I wondered briefly whether his uniform still itched.

One of the trumpet players stood and blew a loud blast of notes.

‘And there was something else about Mel,’ Debbie whispered into the ensuing silence. ‘She kept disappearing, like, nobody could find her, then she’d pretend she’d been there all along. She freaked me out once.’ She crossed her arms. ‘She actually told me something I’d done that I’d thought no one had seen.’

Before I could ask what she meant, more enthusiastic clapping erupted, then the pensioners turned as one, heading straight towards us like stampeding goblins.

Out the corner of my eye, I saw Albie drop Lilac Hair’s hand, stand up and stare straight at Debbie. My pulse jumped and I looked back just in time to catch the mind-lock falling over her face.

Shit.

She grabbed my arm, flashed her fake fangs in a grin. ‘Break time.’ I didn’t want to hurt her, so I let her drag me behind the drinks table. ‘Better move quick or you’ll get run down in the rush.’ She pushed me towards the fire-exit. ‘Go that way, it’s a shortcut.’

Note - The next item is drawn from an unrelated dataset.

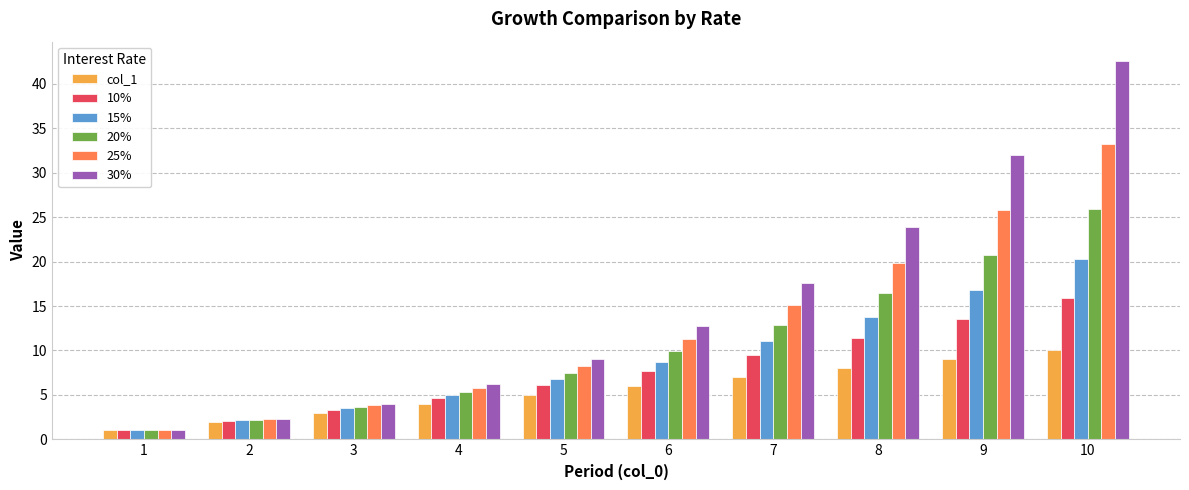

What is the total value across all series at 6?

56.4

Shortcut to where? I looked back at Albie, whose face was pale with strain.

Debbie’s grin stretched so wide it looked painful. She gave me another impatient shove. ‘Go on. Go.’

Damn. He might push her mind too hard if I didn’t do as I was ordered. Taking a deep breath, I wrapped my hand round the steel bar marked ‘only for use in emergency’ and pushed.